Letters and Journals of Lord Byron
Lord Byron to Samuel Rogers, 21 October 1821
“Ravenna, October 21st, 1821.
“I shall be (the gods willing) in Bologna on Saturday next.
This is a curious answer to your letter; but I have taken a house in Pisa for the
winter, to which all my chattels, furniture, horses, carriages, and live stock are
already removed, and I am preparing to follow.
“The cause of this removal is, shortly, the exile or
proscription of all my friends’ relations and connexions here into Tuscany, on
account of our late politics; and where they go, I accompany them. I merely remained
till now to settle some arrangements about my daughter, and to give time for my furniture, &c. to precede me. I
have not here a seat or a bed hardly, except some jury chairs, and tables and a mattress
for the week to come.
“If you will go on with me to Pisa, I can lodge you for as
long as you like (they write that the house, the Palazzo Lanfranchi, is spacious: it is
on the Arno); and I have four carriages, and as many saddle horses (such as they are in
these parts), with all other conveniences at your command, as also their owner. If you
could do this, we may, at least, cross the Apennines together; or if you are going by
another road, we shall meet at Bologna, I hope. I address this to the post-office (as
you desire), and you will probably find me at the Albergo di San
Marco. If you arrive first, wait till I come up, which will be (barring
accidents) on Saturday or Sunday at farthest.
“I presume you are alone in your voyages. Moore is in London incog.
according to my latest advices from those climates.
“It is better than a lustre (five years
and six months and some days, more or less) since we met; and, like the man from
Tadcaster in
A. D. 1821. | LIFE OF LORD BYRON. | 547 |
the farce (’Love laughs at Locksmiths’) whose acquaintances,
including the cat, and the terrier, ‘who caught a halfpenny in his mouth,’
were all ‘gone dead,’ but too many of our acquaintances have taken the same
path. Lady Melbourne, Grattan, Sheridan, Curran, &c. &c. almost every body of much name
of the old school. But ‘so am not I, said the foolish fat scullion,’
therefore let us make the most of our remainder.
“Let me find two lines from you at the hostel or
inn.’
“Yours ever, &c.
B.”
Allegra Byron (1817-1822)
Byron's illegitimate daughter by Claire Clairmont.

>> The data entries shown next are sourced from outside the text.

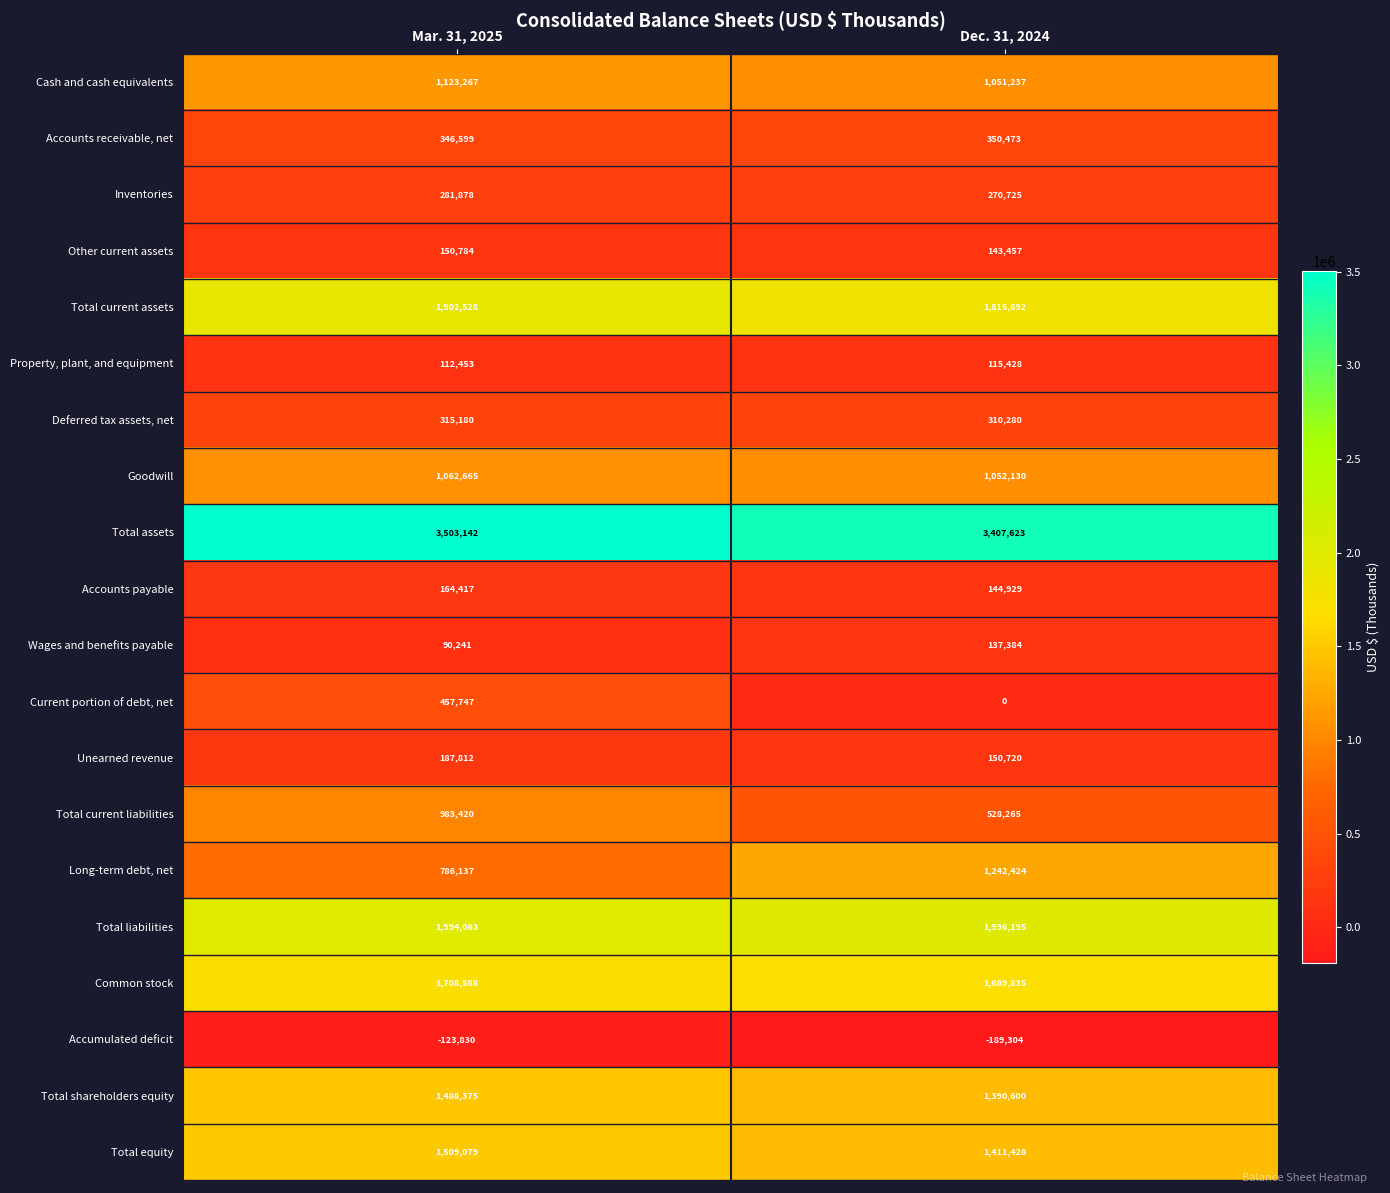

Rank the series by their maximum value, from highest to lowest.

Total assets, Total liabilities, Total current assets, Common stock, Total equity, Total shareholders equity, Long-term debt, net, Cash and cash equivalents, Goodwill, Total current liabilities, Current portion of debt, net, Accounts receivable, net, Deferred tax assets, net, Inventories, Unearned revenue, Accounts payable, Other current assets, Wages and benefits payable, Property, plant, and equipment, Accumulated deficit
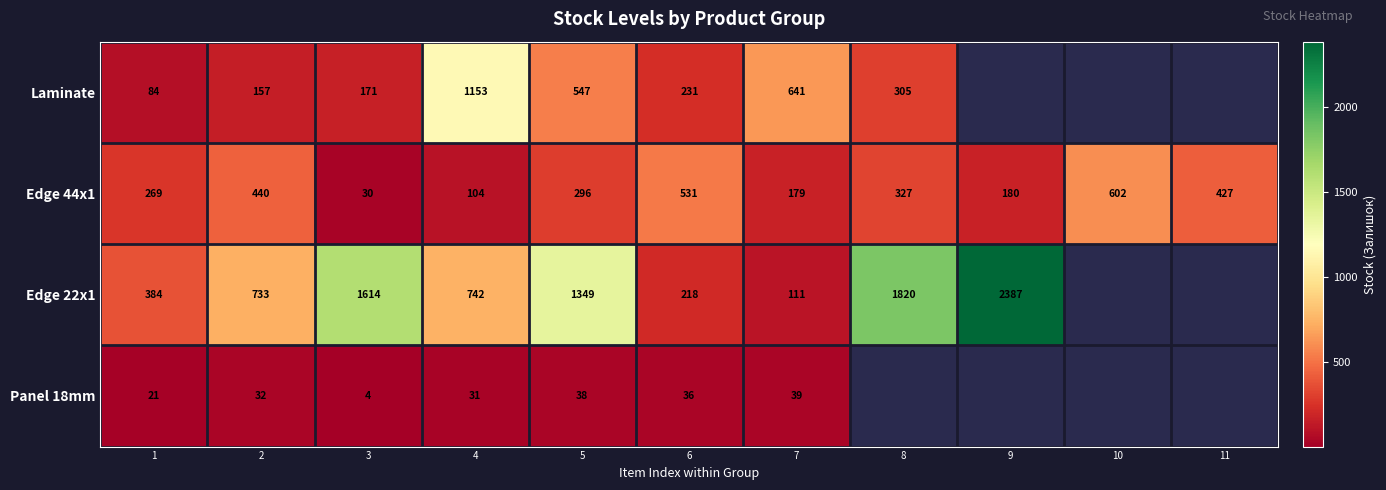

What is the spread (max minus min) of values at 7?

602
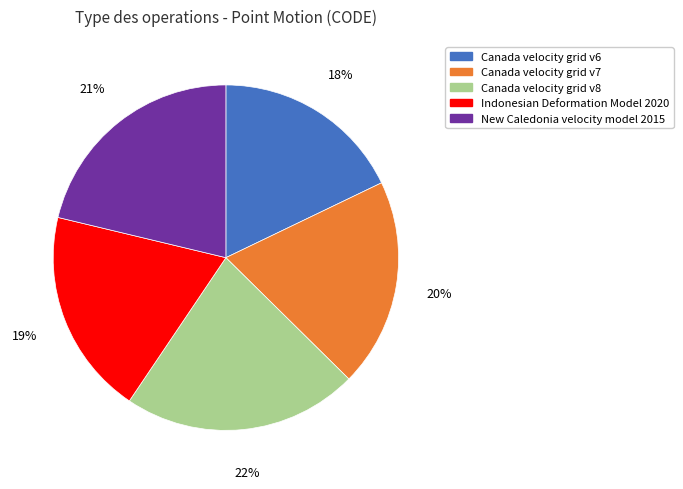

Combined, do Canada velocity grid v7 and Canada velocity grid v6 account for over 50%?

No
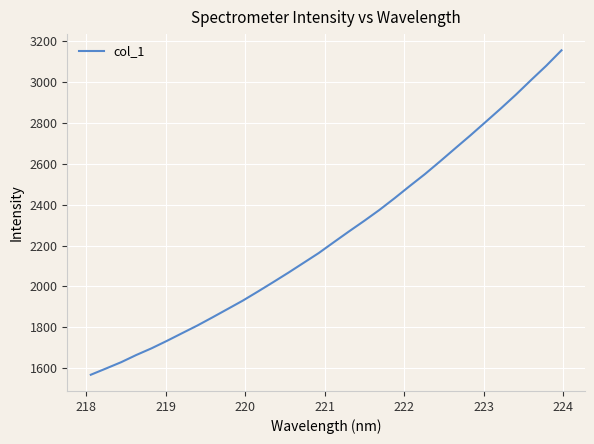

What is the sum of all values?

72026.6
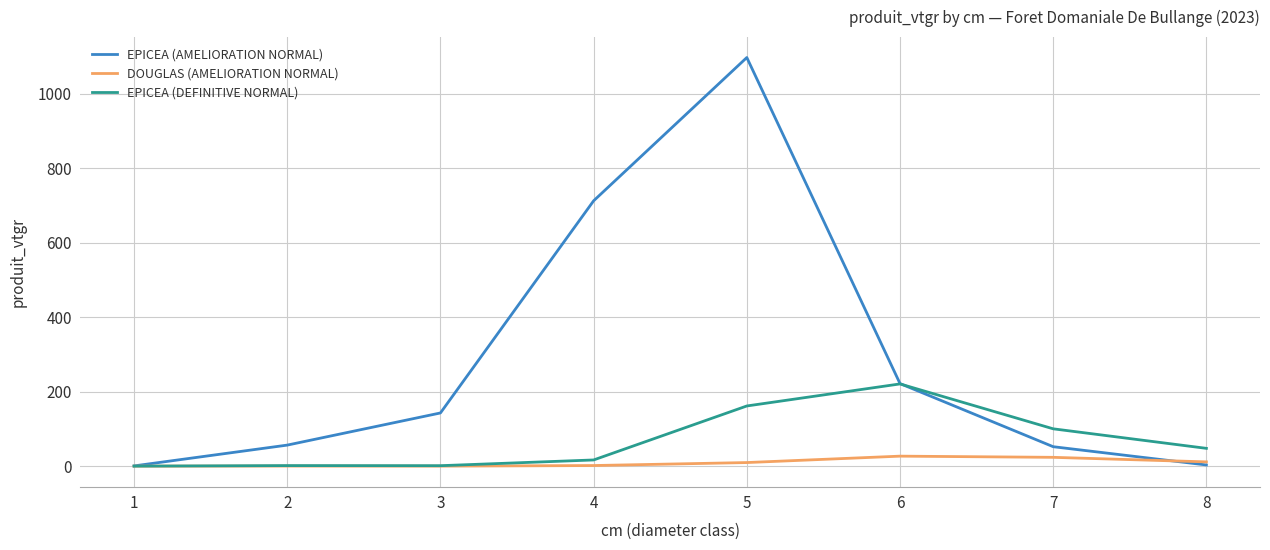

What is the highest value of the EPICEA (AMELIORATION NORMAL) series?

1097.8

John Philpot Curran (1750-1817)
Irish statesman and orator; as a Whig MP (from 1783) he defended the United Irishmen in
Parliament (1798).
Henry Grattan (1746-1820)
Irish statesman and patriot; as MP for Dublin he supported Catholic emancipation and
opposed the Union.
Elizabeth Lamb, viscountess Melbourne [née Milbanke] (1751-1818)
Whig hostess married to Peniston Lamb, first Viscount Melbourne (1744-1828); she was the
confidant of Georgiana, duchess of Devonshire, the mother of William Lamb (1779-1848), and
mother-in-law of Lady Caroline Lamb.
Thomas Moore (1779-1852)
Irish poet and biographer, author of the
Irish Melodies (1807-34),
The Fudge Family in Paris (1818), and
Lalla
Rookh (1817); he was Byron's close friend and designated biographer.
Samuel Rogers (1763-1855)
English poet, banker, and aesthete, author of the ever-popular
Pleasures of Memory (1792),
Columbus (1810),
Jaqueline (1814), and
Italy (1822-28).
Sarah Rogers (1772-1855)
Of Regent's Park. the younger sister of the poet Samuel Rogers; she lived with her
brother Henry in Highbury Terrace.
Richard Brinsley Sheridan (1751-1816)
Anglo-Irish playwright, author of
The School for Scandal (1777),
Whig MP and ally of Charles James Fox (1780-1812).